Sarah BSC

Haben Hertha-Fans Mitleid verdient? Nein!

VON SARAH SCHMIDT

Früher, also vor und auch noch während der ersten Hälfte der laufenden Saison, wurde man als Hertha-Anhänger mit Hohn und Spott, zumindest aber mit milder Ignoranz bedacht. Jetzt ist das anders. Ganz anders. Seit Wochen hagelt es Mitgefühl. Mitleid sogar. Das ist schlimm.

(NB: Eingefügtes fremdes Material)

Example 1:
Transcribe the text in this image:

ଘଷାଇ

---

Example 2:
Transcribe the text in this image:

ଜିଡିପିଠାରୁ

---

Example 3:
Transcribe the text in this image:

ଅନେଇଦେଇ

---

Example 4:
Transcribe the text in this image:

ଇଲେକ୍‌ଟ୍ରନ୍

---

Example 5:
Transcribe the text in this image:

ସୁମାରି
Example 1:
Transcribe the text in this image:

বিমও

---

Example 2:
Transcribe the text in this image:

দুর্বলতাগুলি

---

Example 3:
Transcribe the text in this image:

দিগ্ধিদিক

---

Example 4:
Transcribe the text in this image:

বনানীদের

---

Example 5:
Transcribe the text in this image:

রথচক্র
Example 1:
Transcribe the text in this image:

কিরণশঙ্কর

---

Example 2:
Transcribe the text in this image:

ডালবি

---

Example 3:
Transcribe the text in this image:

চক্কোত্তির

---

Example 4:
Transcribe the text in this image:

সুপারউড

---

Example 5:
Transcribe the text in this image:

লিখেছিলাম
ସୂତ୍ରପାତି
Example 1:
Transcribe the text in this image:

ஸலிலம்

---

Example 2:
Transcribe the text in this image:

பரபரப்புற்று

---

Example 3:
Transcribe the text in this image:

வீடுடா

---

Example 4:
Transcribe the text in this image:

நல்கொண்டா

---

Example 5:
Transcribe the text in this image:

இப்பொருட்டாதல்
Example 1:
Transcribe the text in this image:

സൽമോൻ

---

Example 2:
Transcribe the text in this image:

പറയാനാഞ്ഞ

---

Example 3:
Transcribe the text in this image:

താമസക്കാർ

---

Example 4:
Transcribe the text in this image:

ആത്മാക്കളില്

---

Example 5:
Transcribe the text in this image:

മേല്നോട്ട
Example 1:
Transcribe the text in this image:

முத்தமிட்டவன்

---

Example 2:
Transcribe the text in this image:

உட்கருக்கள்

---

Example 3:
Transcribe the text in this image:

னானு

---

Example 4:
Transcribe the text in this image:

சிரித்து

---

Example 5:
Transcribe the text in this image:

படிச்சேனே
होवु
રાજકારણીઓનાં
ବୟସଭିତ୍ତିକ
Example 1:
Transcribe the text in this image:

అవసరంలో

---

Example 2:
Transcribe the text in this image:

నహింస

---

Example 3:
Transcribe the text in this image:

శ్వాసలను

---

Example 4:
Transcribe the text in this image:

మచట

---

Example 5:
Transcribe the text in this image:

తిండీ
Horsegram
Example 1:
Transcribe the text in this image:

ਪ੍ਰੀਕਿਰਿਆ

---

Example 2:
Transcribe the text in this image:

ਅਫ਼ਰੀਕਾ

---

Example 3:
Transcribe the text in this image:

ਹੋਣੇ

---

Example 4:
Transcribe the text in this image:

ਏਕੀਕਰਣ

Man kommt sich ein wenig vor, als hätte man eine hoffnungslose, gar tödliche Krankheit. Viele Bekannte, die sich sonst nicht zu schade für einen schlechten Hertha-Witz sind, schweigen nun. Fußball wird im Gespräch so vorsichtig vermieden, wie man es sonst nur von den Themen Krankheit, Trennung und Tod kennt. Sogar der befreundete Holländer, ein fast fanatischer Fußballfreund, hat sich verändert. Egal, ob Hertha früher gewonnen oder verloren hatte – er hatte eine Gemeinheit auf den Lippen. Manchmal muss er die ganze Nacht darüber nachgedacht haben, was er mir als Fan an den Kopf werfen könnte, so ausgefeilt waren seine Gehässigkeiten zu Hertha-Spielern, zu dem Präsidium, dem Trainer.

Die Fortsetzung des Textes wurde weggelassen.